START Entries provided

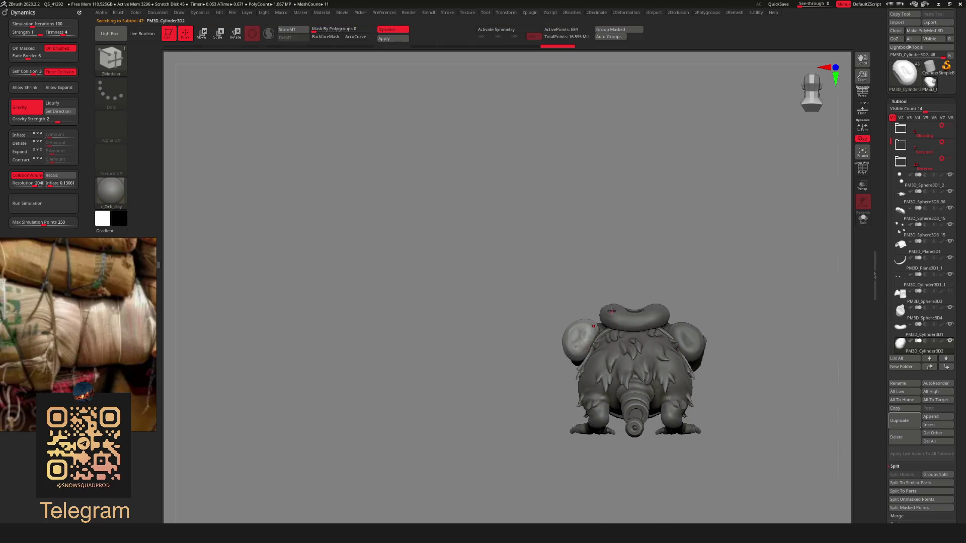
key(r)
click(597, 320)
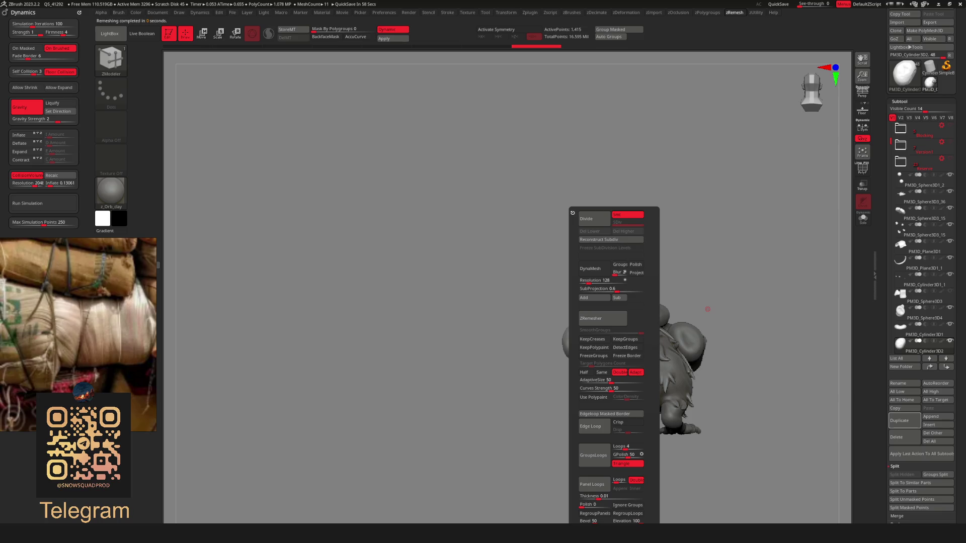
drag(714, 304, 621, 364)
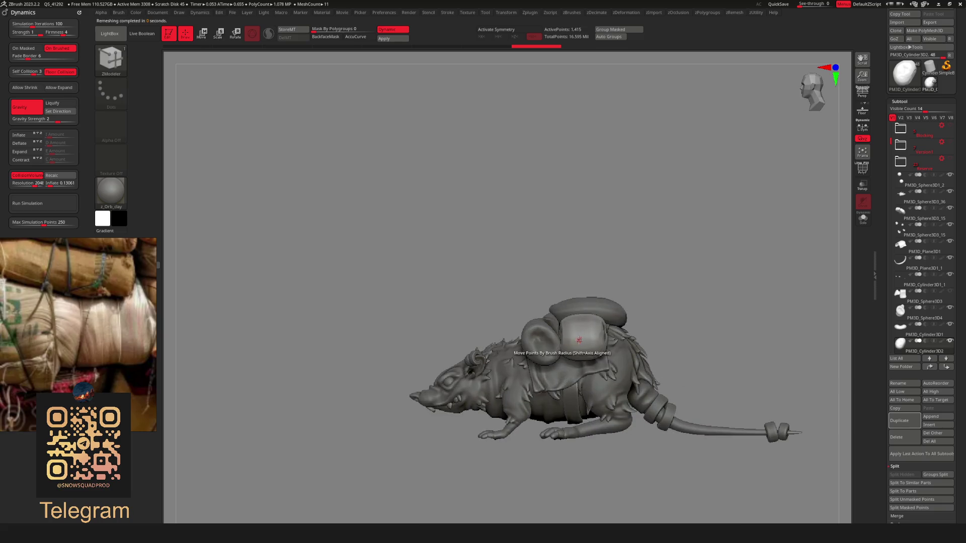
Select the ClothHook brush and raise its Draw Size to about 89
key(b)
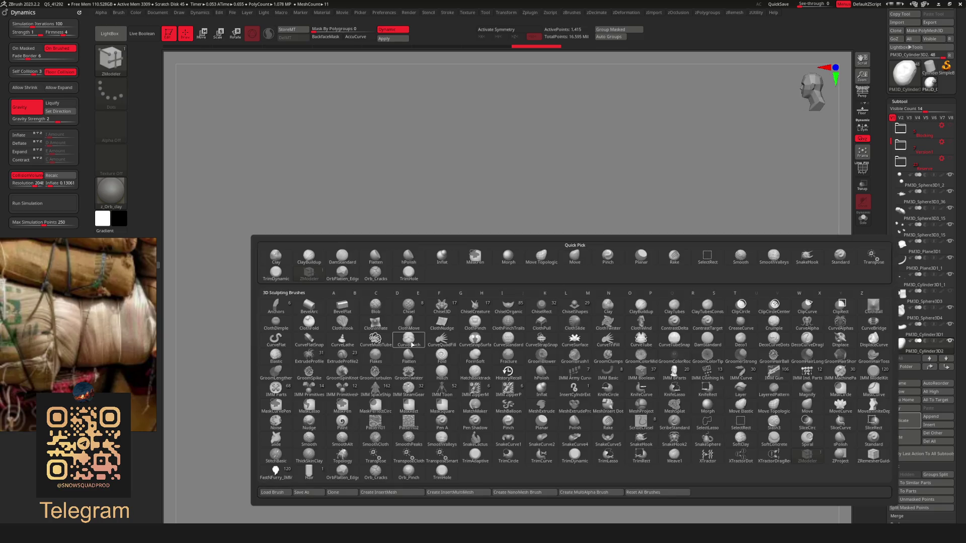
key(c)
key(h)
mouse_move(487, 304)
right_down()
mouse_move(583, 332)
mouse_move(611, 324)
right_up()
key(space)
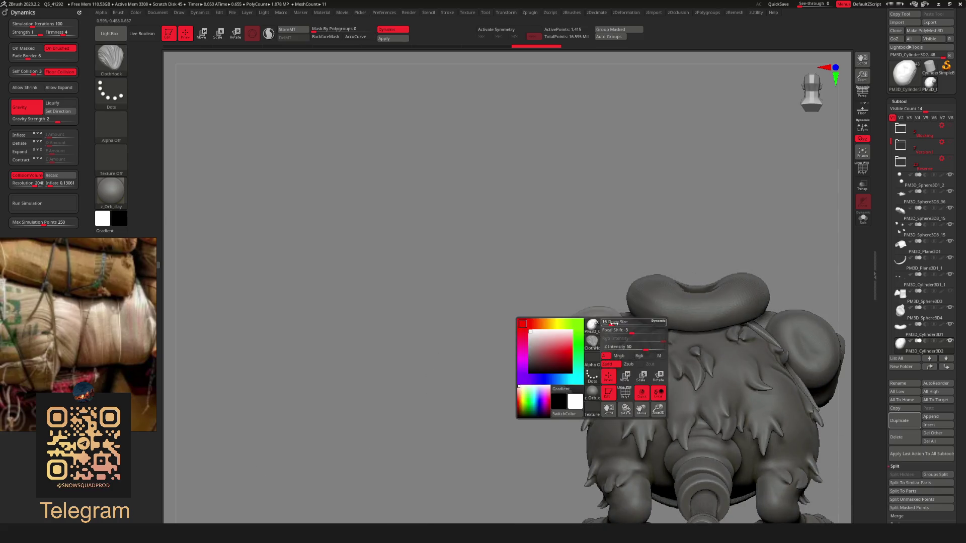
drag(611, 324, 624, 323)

END Entries provided

§ What you will do: The expected result is every line from the material above that includes "drag".

§ Answer space:
drag(714, 304, 621, 364)
drag(611, 324, 624, 323)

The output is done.